Gönüllü Ulusal Gözden Geçirmeler (VNR) Tüm ülkeler periyodik olarak BM HLPF’ye gönüllü rapor sunar. VNR’ler politika değerlendirme ve uluslararası hesap verebilirlik mekanizması olarak işlev görür. Türkiye 2019 yılında ilk VNR’yi sunmuştur. Rapor, veri altyapısı, politika eşgüdümü ve farkındalık artırımı alanlarında eksiklikleri vurgulamıştır. İkinci VNR süreci henüz tamamlanmamıştır.
Sivil Toplum ve Özel Sektör Katılımı SDG Business Forum, Global Compact, Major Groups sistemi ile iş dünyası ve STK’lar sürece dâhil edilmektedir. Türkiye’de Global Compact Türkiye aktif rol oynamaktadır. Ancak STK’lar genellikle politika geliştirme süreçlerinde yeterince temsil edilmemektedir. SKA’lara özel ulusal platform eksikliği bulunmaktadır.

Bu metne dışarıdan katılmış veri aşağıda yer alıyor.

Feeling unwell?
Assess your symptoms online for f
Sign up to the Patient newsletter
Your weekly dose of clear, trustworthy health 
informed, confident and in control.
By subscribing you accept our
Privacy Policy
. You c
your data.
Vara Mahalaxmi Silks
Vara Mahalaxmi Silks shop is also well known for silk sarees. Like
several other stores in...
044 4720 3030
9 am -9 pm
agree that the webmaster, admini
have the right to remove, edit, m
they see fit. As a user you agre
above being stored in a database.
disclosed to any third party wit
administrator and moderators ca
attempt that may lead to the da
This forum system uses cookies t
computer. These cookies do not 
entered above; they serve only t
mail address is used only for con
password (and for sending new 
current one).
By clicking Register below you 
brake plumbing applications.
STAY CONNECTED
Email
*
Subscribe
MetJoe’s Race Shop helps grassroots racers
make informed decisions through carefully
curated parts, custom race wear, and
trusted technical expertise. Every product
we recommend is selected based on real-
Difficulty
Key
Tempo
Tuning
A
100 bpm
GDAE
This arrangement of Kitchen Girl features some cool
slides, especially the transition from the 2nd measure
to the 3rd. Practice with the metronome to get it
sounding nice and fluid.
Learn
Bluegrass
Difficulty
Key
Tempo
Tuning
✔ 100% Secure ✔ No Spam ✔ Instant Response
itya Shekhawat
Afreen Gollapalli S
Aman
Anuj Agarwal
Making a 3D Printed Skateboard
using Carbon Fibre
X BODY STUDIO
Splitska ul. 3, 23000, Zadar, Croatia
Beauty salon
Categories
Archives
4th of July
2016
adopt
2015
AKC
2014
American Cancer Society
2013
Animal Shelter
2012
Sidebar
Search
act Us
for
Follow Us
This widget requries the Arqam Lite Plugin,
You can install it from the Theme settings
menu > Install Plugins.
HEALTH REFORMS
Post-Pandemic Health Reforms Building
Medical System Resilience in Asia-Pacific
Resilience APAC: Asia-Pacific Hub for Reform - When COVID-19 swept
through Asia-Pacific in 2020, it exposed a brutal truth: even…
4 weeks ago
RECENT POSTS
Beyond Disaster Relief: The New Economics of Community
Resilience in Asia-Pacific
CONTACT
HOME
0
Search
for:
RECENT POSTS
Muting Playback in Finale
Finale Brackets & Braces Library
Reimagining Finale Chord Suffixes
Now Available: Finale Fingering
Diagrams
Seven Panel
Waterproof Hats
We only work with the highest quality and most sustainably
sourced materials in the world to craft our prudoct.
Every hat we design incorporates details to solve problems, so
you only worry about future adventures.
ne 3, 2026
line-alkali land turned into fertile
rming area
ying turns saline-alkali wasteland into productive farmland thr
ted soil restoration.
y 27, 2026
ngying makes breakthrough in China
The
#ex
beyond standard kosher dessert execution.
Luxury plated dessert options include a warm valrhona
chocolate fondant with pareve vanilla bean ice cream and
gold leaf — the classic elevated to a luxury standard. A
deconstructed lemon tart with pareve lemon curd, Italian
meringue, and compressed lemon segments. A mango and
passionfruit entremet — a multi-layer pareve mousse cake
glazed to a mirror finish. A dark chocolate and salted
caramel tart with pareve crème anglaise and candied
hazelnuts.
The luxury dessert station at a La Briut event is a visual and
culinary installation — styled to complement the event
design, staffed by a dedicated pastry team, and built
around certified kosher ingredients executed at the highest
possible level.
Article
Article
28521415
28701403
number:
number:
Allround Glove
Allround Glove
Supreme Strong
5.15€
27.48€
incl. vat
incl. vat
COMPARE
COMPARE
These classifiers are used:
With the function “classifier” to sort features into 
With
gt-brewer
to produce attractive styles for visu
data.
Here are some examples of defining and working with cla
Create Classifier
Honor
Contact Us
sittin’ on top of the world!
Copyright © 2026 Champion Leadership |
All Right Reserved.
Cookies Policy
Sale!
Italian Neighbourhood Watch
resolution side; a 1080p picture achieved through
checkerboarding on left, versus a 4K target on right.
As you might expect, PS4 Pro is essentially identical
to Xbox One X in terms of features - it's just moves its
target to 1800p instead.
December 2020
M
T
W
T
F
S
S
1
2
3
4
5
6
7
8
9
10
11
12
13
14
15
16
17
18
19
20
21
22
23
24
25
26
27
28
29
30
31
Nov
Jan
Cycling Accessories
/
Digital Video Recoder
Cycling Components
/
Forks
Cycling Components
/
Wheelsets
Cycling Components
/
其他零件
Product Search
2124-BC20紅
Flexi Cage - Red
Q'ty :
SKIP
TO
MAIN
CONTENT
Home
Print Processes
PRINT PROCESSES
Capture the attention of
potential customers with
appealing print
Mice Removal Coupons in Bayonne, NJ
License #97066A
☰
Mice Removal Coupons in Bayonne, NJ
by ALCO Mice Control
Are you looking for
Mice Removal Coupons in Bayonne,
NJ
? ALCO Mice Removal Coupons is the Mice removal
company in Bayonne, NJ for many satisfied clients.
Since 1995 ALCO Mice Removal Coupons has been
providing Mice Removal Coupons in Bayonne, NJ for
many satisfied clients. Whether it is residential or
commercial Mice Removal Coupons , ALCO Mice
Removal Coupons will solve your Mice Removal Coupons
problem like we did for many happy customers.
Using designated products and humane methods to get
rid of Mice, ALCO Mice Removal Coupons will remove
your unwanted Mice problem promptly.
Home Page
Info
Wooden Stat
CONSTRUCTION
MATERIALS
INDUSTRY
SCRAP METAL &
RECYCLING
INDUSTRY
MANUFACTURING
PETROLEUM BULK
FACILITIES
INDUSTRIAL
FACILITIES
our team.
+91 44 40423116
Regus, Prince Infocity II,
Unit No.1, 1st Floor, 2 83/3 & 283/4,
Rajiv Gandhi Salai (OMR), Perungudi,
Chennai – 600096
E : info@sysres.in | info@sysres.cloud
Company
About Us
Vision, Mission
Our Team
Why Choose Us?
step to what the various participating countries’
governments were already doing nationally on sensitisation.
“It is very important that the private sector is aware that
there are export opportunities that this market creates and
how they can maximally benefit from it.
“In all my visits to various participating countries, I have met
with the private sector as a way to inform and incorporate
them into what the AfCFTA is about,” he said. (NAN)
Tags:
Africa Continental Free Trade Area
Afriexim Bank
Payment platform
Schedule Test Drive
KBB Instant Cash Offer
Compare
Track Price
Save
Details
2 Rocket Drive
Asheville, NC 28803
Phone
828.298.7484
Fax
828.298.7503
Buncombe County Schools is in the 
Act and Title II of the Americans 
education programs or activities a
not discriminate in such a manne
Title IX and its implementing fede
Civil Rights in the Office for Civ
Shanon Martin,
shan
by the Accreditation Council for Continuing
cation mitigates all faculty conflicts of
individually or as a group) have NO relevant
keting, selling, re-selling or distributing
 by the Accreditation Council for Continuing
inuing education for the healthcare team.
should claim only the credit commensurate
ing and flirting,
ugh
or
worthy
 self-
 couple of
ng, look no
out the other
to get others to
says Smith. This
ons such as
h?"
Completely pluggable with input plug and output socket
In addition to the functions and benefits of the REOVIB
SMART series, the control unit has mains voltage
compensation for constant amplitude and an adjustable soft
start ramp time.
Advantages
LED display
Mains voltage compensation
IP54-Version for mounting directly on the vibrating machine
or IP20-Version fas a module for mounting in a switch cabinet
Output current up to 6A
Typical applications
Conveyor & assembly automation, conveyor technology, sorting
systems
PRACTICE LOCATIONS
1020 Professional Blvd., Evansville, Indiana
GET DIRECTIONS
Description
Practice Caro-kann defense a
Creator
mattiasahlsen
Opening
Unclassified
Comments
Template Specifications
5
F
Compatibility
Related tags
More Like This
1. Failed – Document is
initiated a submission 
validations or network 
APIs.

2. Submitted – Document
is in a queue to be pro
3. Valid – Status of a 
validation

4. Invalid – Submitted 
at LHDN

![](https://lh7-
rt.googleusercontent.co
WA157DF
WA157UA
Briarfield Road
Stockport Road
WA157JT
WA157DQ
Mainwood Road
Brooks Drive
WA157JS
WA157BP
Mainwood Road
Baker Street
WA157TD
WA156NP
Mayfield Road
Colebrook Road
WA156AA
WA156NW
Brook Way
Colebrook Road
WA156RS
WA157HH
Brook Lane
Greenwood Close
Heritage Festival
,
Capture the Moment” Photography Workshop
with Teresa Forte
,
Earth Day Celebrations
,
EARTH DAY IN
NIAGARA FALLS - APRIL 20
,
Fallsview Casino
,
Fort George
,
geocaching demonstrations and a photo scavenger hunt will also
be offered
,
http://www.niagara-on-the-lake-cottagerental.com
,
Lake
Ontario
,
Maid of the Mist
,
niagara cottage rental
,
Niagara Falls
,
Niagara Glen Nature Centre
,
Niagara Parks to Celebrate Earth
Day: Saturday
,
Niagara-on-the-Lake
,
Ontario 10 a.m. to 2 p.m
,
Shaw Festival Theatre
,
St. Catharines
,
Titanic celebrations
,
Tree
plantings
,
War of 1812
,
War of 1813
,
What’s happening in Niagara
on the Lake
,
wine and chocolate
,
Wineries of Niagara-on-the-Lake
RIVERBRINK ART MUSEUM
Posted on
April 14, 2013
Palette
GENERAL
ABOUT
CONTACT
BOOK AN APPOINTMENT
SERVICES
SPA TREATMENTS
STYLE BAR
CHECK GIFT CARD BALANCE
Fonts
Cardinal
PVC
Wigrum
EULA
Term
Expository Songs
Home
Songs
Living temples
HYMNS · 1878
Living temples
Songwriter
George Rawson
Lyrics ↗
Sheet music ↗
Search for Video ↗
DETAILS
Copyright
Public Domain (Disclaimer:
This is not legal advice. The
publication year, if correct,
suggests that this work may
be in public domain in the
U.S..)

  1. Sonuç ve Değerlendirme

UN 2030 Sürdürülebilir Kalkınma Amaçları, Türkiye açısından hem küresel sorumlulukları yerine getirme hem de uzun vadeli kalkınma planlarını çevresel ve toplumsal gerçekliklerle uyumlu hale getirme açısından önemli bir fırsat sunmaktadır. Türkiye, kurumsal ve politik düzeyde önemli adımlar atmış, bazı göstergelerde ilerleme kaydetmiş olmakla birlikte; SKA’ların bütünsel entegrasyonu, üniversite ve eğitim kurumlarının katılımı, veri temelli izleme kapasitesi ve yerel düzeydeki uygulama gücü açısından hâlâ gelişmeye ihtiyaç duymaktadır.

2030’a giden süreçte, SKA’ların tüm hedefleriyle politika belgelerine entegre edilmesi, yerel aktörlerin güçlendirilmesi ve sivil toplumun sürece aktif biçimde dâhil edilmesi kritik önemdedir.